* [Selected excerpt]:
=== Section Start ===

Dark Blue (Ron Shelton, 2002)
Dark Blue dramatizes a procedural tale of corruption and social unrest set explicitly (though diffusely) against the backdrop of a decade prior, the 1992 Los Angeles riots. Part of what's intriguing here is how the film announces this setting immediately. Opening credits begin to roll, then the title card. Next: video footage, with a computer font typing out the location (“Los Angeles, California, 12:47 A.M. March 3, 1991”) in the lower right hand of the screen. Certain other markers give us stray bits of information: the Paxton St. exit, the speed of pursuit. The footage sets up the 1991 Rodney King beating—the acquittal of those LAPD cops in 1992 lighting the fuse for the South Central unrest which frames a lot of the action late in Dark Blue.
The videotaped image is murky, shaky, although the much-replayed footage of the beating itself (taped by George Holliday) is only shown for a few seconds. Its timecode—blocky white letters across the bottom—is wiped clean, or rather, cropped—though we've already seen the trope of a computer font indicate the Los Angeles setting. In cinema, the insertion of videotaped footage like this has often connoted surveillance or some kind of a detached, omniscient viewpoint. The shift in the visual, textural substance of the image could register an entirely different "feeling" as well as narrative point-of-view—a problem taken up in art cinema by the likes of Haneke (Caché), Soderbergh (sex, lies & videotape), and Egoyan (Family Viewing), to name a few.

=== Section End ===

* [Task details]: Continue the essay on the film Dark Blue from where it stops.

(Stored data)

=== Section Start ===

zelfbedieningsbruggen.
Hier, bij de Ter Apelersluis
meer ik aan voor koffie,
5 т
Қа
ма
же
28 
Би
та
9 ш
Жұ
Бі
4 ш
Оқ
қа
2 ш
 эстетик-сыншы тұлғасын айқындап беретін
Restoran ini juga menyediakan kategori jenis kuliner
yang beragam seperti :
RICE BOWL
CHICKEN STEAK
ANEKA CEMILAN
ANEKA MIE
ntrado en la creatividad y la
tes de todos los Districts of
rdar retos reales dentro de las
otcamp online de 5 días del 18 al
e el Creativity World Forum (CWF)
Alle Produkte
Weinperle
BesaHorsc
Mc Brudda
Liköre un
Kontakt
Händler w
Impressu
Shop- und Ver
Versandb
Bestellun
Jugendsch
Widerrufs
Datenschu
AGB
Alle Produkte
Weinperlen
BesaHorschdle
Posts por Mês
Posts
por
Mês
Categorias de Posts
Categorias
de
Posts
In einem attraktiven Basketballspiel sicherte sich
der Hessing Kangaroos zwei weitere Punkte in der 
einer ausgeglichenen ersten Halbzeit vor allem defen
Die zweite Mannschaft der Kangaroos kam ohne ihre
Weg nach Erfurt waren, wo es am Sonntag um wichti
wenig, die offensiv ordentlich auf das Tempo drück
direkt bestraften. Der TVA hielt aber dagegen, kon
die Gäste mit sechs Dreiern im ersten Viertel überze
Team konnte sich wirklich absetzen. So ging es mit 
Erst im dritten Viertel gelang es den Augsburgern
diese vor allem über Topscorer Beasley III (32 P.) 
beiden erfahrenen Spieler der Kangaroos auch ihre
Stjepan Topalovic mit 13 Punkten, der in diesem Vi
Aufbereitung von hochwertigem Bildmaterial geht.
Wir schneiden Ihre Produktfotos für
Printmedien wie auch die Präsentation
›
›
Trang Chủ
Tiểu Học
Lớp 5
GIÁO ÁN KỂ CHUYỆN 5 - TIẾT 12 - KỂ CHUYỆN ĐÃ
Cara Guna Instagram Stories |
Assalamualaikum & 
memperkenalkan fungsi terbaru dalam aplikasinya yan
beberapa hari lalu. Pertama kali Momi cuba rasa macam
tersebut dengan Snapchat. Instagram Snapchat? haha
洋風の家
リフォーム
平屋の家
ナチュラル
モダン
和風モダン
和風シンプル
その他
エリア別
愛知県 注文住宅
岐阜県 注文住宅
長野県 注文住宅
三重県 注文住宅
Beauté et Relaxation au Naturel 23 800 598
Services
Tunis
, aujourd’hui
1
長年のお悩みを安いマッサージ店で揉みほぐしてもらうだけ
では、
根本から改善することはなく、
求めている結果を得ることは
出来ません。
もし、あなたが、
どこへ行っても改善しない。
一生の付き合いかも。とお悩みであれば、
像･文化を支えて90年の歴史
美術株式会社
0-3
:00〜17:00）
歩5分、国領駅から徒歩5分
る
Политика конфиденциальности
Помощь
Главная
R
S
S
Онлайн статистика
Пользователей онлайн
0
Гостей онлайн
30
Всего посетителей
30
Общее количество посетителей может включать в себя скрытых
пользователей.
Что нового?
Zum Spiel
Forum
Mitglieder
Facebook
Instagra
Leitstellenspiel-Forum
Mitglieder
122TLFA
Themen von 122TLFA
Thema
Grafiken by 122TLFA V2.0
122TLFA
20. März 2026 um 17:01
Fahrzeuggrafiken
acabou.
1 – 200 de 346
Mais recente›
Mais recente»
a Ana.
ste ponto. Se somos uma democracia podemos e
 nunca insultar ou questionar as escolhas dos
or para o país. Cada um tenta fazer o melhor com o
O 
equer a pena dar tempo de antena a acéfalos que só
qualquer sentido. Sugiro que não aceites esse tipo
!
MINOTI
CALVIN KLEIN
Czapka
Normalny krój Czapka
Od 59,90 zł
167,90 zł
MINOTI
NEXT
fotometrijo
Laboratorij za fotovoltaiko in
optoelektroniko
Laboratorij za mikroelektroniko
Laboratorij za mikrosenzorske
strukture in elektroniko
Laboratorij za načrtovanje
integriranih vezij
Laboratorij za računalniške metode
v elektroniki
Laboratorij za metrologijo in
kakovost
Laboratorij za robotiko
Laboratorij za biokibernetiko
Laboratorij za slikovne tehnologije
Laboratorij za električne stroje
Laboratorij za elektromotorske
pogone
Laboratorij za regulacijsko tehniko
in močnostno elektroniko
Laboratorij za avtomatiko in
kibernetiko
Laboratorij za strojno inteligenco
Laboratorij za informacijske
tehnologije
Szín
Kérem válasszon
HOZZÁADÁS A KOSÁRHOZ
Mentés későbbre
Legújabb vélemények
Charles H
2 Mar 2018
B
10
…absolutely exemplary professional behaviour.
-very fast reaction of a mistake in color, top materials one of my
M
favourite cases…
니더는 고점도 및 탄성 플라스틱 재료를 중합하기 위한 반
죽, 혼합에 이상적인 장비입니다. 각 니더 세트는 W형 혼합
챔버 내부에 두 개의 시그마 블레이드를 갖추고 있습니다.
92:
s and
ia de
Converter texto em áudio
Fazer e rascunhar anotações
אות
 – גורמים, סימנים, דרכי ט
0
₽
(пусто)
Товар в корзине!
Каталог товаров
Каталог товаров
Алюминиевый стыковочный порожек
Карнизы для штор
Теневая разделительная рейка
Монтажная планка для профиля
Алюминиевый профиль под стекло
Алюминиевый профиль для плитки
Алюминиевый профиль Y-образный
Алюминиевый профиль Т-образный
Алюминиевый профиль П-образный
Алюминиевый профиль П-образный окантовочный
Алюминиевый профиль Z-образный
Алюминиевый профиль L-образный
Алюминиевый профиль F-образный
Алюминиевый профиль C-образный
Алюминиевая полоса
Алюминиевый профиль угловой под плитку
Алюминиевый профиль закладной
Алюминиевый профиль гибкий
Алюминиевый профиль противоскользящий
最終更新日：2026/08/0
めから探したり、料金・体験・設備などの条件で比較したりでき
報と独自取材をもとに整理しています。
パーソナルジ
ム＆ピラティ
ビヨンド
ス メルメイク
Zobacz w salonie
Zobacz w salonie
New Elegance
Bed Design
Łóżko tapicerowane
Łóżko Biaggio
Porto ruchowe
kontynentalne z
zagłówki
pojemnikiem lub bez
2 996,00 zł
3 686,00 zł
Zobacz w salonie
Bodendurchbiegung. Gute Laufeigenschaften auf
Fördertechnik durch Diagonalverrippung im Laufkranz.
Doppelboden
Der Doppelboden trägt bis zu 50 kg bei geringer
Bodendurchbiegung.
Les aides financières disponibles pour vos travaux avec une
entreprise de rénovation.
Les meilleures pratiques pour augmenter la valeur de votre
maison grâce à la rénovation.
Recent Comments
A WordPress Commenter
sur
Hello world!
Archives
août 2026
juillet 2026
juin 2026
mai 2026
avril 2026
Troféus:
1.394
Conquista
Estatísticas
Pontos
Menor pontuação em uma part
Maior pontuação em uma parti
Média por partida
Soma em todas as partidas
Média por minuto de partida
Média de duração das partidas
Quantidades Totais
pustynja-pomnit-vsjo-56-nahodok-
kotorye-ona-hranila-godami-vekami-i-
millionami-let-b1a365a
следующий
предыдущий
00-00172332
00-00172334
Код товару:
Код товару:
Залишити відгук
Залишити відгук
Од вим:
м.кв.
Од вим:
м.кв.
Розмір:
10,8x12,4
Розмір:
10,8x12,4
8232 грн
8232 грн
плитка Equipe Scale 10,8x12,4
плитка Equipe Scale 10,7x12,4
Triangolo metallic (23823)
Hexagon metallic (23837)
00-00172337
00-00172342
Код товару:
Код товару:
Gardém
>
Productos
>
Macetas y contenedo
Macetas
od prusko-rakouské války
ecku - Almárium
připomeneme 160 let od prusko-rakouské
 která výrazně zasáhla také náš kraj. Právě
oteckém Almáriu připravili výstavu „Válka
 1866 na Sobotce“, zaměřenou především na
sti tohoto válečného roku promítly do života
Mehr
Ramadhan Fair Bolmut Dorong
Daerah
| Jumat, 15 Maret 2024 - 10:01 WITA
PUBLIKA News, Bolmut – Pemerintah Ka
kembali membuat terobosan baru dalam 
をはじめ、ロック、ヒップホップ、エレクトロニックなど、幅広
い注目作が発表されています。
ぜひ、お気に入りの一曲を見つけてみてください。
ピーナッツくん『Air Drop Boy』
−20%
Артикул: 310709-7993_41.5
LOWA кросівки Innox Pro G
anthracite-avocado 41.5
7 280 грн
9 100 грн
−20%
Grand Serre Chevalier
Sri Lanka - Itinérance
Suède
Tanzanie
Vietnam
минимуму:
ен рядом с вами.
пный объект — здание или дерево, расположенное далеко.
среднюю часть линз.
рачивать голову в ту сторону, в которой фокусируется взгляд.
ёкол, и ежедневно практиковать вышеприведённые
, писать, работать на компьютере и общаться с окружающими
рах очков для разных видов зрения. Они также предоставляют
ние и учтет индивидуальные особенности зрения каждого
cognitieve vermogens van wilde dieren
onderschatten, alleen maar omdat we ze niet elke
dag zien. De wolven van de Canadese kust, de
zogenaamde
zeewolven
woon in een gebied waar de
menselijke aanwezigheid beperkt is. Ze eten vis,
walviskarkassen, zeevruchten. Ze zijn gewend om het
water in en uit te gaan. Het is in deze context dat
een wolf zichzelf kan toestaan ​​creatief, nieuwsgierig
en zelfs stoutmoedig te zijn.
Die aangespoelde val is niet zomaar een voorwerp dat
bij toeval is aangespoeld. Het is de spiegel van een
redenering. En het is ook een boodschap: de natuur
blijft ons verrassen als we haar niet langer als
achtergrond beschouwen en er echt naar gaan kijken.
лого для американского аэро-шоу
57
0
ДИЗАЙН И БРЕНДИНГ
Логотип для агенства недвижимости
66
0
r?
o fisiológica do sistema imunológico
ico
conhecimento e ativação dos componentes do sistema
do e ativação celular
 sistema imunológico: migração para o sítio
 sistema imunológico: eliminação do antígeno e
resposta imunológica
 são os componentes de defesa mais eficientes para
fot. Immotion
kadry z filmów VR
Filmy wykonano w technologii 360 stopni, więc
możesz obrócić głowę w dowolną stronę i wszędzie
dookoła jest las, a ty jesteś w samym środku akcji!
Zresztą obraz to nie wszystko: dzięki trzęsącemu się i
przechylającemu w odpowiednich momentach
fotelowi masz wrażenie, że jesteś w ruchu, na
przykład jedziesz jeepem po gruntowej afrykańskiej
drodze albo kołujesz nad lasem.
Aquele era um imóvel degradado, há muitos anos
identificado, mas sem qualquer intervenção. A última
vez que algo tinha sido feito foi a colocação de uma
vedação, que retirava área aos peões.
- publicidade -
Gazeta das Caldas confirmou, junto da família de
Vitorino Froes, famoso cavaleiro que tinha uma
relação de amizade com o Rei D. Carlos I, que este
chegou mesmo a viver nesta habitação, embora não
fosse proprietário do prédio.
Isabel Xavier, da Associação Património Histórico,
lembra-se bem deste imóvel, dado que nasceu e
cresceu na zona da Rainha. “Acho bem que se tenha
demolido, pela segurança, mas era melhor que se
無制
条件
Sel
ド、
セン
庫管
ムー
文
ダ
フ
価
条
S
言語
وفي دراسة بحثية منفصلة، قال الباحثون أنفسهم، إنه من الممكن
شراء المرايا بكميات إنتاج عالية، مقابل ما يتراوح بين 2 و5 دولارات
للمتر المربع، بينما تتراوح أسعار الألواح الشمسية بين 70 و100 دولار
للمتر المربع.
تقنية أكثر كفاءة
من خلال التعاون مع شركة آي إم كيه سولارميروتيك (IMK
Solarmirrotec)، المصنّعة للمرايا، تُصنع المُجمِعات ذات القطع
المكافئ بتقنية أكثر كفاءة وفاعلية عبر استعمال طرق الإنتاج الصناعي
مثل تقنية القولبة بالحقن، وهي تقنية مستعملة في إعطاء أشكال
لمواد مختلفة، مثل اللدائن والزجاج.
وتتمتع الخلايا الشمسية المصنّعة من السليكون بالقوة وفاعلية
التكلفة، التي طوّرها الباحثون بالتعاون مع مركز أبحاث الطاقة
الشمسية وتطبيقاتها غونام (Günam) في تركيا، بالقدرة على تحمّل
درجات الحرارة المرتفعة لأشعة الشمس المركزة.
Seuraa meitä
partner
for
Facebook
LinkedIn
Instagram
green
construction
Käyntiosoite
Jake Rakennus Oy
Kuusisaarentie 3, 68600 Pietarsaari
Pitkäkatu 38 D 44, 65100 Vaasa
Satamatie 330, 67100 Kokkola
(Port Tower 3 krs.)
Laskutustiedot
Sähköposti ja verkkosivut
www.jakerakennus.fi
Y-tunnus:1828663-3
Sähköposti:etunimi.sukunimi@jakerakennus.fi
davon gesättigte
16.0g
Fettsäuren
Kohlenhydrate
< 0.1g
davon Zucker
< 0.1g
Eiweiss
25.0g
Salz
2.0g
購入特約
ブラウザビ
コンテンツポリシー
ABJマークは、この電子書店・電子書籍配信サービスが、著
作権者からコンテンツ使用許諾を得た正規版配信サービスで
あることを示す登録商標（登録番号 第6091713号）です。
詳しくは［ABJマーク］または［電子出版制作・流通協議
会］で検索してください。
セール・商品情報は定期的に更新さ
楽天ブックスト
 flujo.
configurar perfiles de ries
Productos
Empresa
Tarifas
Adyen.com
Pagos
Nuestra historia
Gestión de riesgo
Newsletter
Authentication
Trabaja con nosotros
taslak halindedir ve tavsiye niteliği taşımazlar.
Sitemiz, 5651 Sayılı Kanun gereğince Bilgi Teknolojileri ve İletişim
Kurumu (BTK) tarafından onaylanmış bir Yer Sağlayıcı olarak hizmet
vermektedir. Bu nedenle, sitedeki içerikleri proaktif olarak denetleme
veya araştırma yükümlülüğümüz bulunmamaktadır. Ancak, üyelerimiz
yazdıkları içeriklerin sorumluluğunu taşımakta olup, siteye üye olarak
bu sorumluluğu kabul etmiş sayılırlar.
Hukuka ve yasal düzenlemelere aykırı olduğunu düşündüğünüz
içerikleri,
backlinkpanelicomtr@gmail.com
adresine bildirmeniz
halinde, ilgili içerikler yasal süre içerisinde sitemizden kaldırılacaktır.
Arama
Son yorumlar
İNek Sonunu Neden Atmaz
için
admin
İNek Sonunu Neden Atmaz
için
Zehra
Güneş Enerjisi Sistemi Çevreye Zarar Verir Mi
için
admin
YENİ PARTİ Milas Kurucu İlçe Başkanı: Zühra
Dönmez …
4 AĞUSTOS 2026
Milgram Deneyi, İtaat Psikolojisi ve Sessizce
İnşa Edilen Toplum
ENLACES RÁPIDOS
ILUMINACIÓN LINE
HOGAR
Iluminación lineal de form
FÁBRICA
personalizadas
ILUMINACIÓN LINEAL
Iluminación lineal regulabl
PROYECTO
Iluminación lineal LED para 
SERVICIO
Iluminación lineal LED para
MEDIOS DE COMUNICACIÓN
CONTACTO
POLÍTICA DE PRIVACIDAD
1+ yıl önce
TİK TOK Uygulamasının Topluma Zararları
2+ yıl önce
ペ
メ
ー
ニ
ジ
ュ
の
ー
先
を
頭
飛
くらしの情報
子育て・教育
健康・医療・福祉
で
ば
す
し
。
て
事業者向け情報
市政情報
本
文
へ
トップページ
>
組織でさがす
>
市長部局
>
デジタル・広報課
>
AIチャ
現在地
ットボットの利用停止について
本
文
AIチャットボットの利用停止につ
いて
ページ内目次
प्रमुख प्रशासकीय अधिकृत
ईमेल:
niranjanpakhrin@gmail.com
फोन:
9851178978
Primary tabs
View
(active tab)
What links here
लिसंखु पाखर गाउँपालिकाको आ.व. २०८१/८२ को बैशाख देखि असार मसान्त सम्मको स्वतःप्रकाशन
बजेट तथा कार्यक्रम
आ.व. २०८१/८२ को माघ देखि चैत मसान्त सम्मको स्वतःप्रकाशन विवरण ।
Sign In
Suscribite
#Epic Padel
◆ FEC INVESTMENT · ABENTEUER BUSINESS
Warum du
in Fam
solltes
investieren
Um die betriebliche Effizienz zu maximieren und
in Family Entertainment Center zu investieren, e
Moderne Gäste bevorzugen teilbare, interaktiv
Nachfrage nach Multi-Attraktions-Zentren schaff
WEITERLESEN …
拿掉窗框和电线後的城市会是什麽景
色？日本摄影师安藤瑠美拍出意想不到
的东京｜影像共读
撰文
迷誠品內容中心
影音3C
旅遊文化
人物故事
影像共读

=== Section End ===

* [Reply]:
But Dark Blue, a less vaunted work, affords us viewers a fascinating problem for the way that this technological juxtaposition can impart meaning. As digital video made impressive gains in the twenty-first century, the once reliable shift to video footage in a film is no longer quite so discernible a gesture. That is, it becomes more challenging to always recognize with confidence how much, and in which places, a new "film" uses celluloid versus digital formats, or digital effects atop a celluloid base. Indeed, while post-production today is still a playground for the textures of movie images (and not just Tony Scott titles), commercial films that now feature digital video inserts will often bypass differentiating the image between film and non-film, as through markedly inferior resolution we see in this Dark Blue clip, for example. So Dark Blue's opening sequence depends upon an audience that will be able to grasp a significant difference between this rougher video footage and the rest of the film. Concomitantly, this image is readable exactly because its audience is largely expected to recall the King beating footage from 1992 news broadcasts. Thus, the device indicates a periodization in the narrative (1992, from the perspective of 2002), but also hinges upon an aesthetic device whose era is passing—perhaps, nearly already past.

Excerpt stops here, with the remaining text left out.